The core of long-term management is preventing recurrent hyperammonemia: lifelong carglumic acid therapy; individualized protein restriction (typically 1.0-2.0 g/kg/day, with children requiring sufficient intake for growth); avoidance of prolonged fasting; increased caloric intake and reduced protein during febrile illness; regular monitoring of blood ammonia, plasma amino acids, and growth/development.

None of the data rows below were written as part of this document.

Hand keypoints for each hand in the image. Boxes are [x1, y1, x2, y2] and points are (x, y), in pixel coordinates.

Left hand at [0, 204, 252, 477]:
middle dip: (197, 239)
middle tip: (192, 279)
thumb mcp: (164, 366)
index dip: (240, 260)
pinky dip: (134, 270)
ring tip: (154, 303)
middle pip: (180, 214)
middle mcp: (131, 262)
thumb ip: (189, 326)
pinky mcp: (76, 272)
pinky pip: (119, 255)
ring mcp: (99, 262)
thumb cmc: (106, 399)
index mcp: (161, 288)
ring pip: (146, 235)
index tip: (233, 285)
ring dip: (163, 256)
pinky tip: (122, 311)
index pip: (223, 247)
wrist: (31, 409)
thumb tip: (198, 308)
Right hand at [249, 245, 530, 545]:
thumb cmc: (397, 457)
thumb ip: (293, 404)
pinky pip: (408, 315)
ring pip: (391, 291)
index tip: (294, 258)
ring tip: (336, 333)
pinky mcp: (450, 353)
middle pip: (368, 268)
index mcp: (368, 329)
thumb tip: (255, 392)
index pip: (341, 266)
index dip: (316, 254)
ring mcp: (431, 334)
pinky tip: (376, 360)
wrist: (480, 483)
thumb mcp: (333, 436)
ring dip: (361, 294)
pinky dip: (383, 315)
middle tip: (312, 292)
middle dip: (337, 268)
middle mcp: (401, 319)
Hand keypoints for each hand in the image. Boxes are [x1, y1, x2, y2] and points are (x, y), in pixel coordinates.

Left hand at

Neurodevelopmental follow-up is very important, as severe neonatal hyperammonemia can cause intellectual disability, cerebral palsy, or epilepsy. Carry an emergency medical card and disease information, and inform healthcare providers of the metabolic diagnosis. Genetic counseling and family screening are essential.

Fertility and Family

NAGS deficiency is inherited in an autosomal recessive pattern. After diagnosis, parents should undergo carrier testing and family members should be screened. The recurrence risk for each pregnancy is 25%. Prenatal genetic testing (amniocentesis or chorionic villus sampling) or preimplantation genetic testing (PGT) can reduce recurrence risk.

When to Seek Urgent Care

Seek emergency care immediately and inform staff of the NAGS deficiency/urea cycle disorder diagnosis for: persistent vomiting with inability to feed, lethargy or altered consciousness, rapid or deep breathing, seizures or coma, or behavioral abnormalities or ataxia (late-onset).

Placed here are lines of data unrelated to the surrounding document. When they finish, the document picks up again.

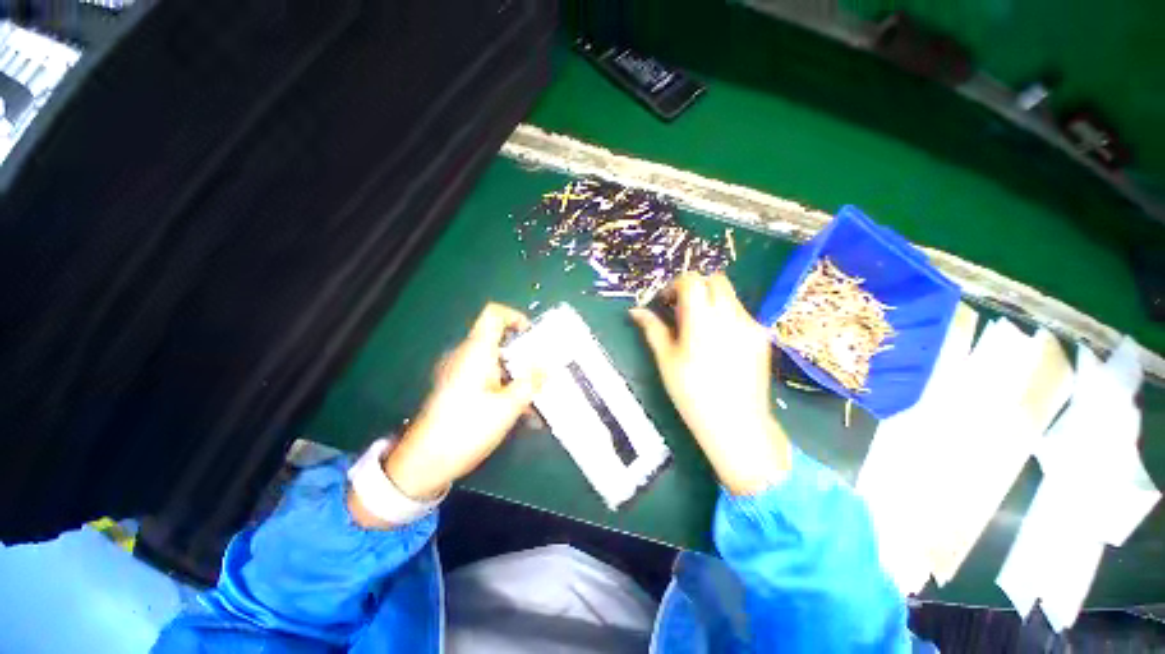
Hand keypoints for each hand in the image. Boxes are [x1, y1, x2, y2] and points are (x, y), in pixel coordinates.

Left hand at [383, 303, 540, 500]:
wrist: (425, 462)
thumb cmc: (468, 428)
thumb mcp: (508, 406)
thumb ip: (531, 381)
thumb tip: (547, 364)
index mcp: (477, 352)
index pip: (494, 314)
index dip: (516, 317)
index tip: (534, 337)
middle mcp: (466, 356)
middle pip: (499, 339)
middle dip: (524, 353)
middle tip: (542, 371)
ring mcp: (460, 372)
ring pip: (496, 361)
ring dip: (517, 374)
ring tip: (535, 397)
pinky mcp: (458, 388)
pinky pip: (487, 377)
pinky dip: (505, 386)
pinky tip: (520, 411)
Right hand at [631, 273, 789, 494]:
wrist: (737, 424)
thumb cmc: (692, 393)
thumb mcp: (666, 360)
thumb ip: (652, 329)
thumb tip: (635, 311)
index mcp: (701, 320)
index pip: (691, 281)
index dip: (675, 286)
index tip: (666, 303)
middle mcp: (730, 315)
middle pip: (715, 280)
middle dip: (696, 287)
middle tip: (683, 309)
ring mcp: (750, 325)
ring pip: (730, 296)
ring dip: (712, 301)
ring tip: (701, 328)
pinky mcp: (762, 337)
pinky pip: (742, 314)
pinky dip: (726, 316)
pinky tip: (719, 342)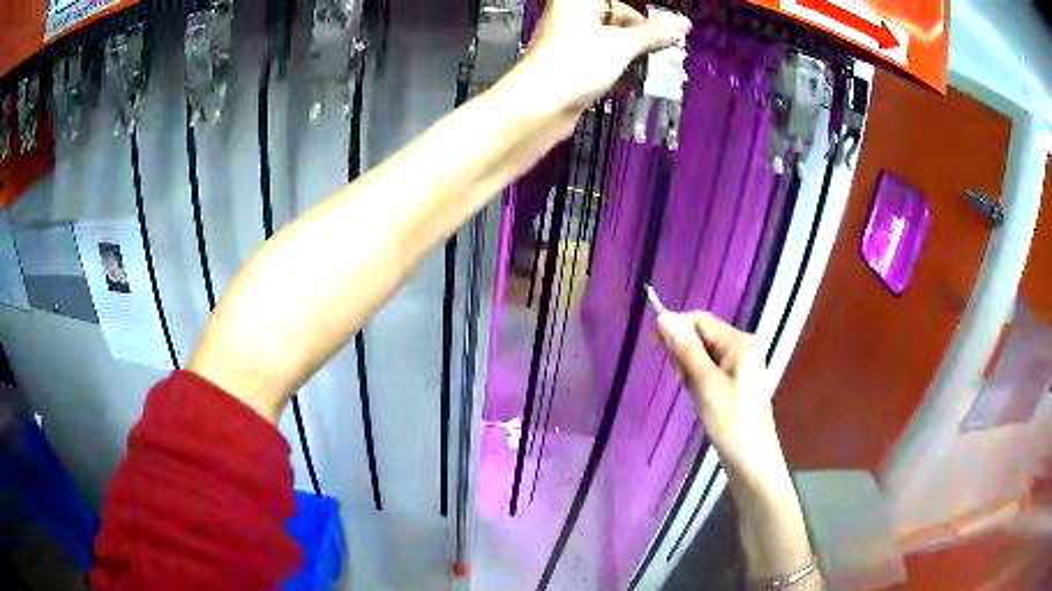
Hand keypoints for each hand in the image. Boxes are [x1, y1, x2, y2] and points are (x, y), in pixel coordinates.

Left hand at [521, 0, 690, 112]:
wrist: (539, 107)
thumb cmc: (578, 63)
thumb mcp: (622, 45)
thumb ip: (654, 33)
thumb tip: (684, 23)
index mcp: (577, 1)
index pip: (617, 1)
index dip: (641, 14)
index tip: (669, 25)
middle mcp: (571, 16)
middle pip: (614, 16)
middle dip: (642, 31)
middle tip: (668, 46)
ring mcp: (570, 41)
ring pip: (610, 39)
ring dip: (634, 50)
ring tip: (659, 63)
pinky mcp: (571, 65)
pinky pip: (602, 58)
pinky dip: (620, 65)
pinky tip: (639, 79)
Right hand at [657, 311, 780, 475]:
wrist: (751, 460)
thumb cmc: (730, 420)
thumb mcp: (705, 383)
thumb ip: (685, 348)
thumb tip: (663, 316)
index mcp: (740, 341)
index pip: (701, 320)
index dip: (676, 328)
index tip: (653, 348)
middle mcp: (742, 347)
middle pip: (702, 336)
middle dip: (684, 353)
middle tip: (681, 380)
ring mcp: (740, 366)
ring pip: (703, 355)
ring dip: (690, 369)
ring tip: (693, 394)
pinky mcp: (736, 383)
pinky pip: (710, 371)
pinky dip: (699, 381)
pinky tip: (699, 399)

If the patient is awake but unable to eat, try oral sugary drinks while arranging transport to the hospital. Emergency management focuses on stopping protein intake, providing adequate glucose, and initiating ammonia-lowering therapy as soon as possible. Carglumic acid should be carried as an emergency medication at all times.

Prognosis

Early diagnosis and carglumic acid treatment significantly improve prognosis; severe neonatal hyperammonemia may cause irreversible neurological injury.